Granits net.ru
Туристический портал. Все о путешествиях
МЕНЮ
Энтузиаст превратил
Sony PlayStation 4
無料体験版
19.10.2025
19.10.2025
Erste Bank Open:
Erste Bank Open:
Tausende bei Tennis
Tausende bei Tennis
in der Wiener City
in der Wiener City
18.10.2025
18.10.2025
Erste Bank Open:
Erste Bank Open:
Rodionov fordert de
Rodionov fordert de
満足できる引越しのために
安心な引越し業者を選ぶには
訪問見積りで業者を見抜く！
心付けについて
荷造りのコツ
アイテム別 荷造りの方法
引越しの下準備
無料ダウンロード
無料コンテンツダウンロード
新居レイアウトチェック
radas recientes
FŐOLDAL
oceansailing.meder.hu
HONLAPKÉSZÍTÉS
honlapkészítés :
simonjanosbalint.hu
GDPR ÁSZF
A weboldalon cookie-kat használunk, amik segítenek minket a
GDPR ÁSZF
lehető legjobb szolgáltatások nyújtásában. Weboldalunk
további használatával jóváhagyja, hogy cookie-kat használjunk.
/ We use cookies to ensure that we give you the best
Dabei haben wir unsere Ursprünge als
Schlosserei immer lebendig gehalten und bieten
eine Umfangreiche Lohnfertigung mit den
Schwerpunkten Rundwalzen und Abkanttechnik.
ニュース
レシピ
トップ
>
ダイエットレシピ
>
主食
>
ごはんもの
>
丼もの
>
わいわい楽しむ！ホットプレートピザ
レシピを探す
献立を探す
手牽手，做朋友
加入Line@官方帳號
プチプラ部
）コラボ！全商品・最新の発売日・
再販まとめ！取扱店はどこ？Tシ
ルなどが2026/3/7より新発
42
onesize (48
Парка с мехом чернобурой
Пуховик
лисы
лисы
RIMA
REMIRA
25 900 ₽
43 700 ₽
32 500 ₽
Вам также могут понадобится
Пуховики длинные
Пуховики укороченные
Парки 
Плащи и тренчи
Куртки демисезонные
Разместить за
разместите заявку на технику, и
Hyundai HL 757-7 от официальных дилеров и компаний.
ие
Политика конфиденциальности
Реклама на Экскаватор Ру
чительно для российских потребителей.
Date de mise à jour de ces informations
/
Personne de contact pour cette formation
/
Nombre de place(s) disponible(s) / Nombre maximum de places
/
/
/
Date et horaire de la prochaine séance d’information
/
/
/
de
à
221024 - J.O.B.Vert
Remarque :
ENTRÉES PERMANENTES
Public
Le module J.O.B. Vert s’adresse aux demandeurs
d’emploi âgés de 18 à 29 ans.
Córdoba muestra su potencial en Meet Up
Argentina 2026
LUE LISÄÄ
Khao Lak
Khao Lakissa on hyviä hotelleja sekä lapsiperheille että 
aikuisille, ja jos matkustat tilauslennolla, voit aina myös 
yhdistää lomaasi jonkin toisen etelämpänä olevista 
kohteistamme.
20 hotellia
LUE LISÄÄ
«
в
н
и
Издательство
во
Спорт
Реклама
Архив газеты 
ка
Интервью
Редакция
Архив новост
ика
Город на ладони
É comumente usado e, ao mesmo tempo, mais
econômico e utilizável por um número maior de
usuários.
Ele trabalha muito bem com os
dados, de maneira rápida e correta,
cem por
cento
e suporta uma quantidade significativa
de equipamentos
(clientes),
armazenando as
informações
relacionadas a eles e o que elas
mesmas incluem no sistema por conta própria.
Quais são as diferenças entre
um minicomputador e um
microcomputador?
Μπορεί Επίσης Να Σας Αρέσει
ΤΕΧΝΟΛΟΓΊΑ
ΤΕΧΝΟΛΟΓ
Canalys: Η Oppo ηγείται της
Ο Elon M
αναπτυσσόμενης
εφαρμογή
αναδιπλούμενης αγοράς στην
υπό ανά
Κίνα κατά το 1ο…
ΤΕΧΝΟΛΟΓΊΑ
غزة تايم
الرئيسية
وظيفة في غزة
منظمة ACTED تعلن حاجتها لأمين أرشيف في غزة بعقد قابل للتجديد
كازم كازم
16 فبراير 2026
......
◆ Your objective: Each line from the top of the material above through the line containing "you the best" must be output exactly, and no other line.

◆ Output of the task:
Granits net.ru
Туристический портал. Все о путешествиях
МЕНЮ
Энтузиаст превратил
Sony PlayStation 4
無料体験版
19.10.2025
19.10.2025
Erste Bank Open:
Erste Bank Open:
Tausende bei Tennis
Tausende bei Tennis
in der Wiener City
in der Wiener City
18.10.2025
18.10.2025
Erste Bank Open:
Erste Bank Open:
Rodionov fordert de
Rodionov fordert de
満足できる引越しのために
安心な引越し業者を選ぶには
訪問見積りで業者を見抜く！
心付けについて
荷造りのコツ
アイテム別 荷造りの方法
引越しの下準備
無料ダウンロード
無料コンテンツダウンロード
新居レイアウトチェック
radas recientes
FŐOLDAL
oceansailing.meder.hu
HONLAPKÉSZÍTÉS
honlapkészítés :
simonjanosbalint.hu
GDPR ÁSZF
A weboldalon cookie-kat használunk, amik segítenek minket a
GDPR ÁSZF
lehető legjobb szolgáltatások nyújtásában. Weboldalunk
további használatával jóváhagyja, hogy cookie-kat használjunk.
/ We use cookies to ensure that we give you the best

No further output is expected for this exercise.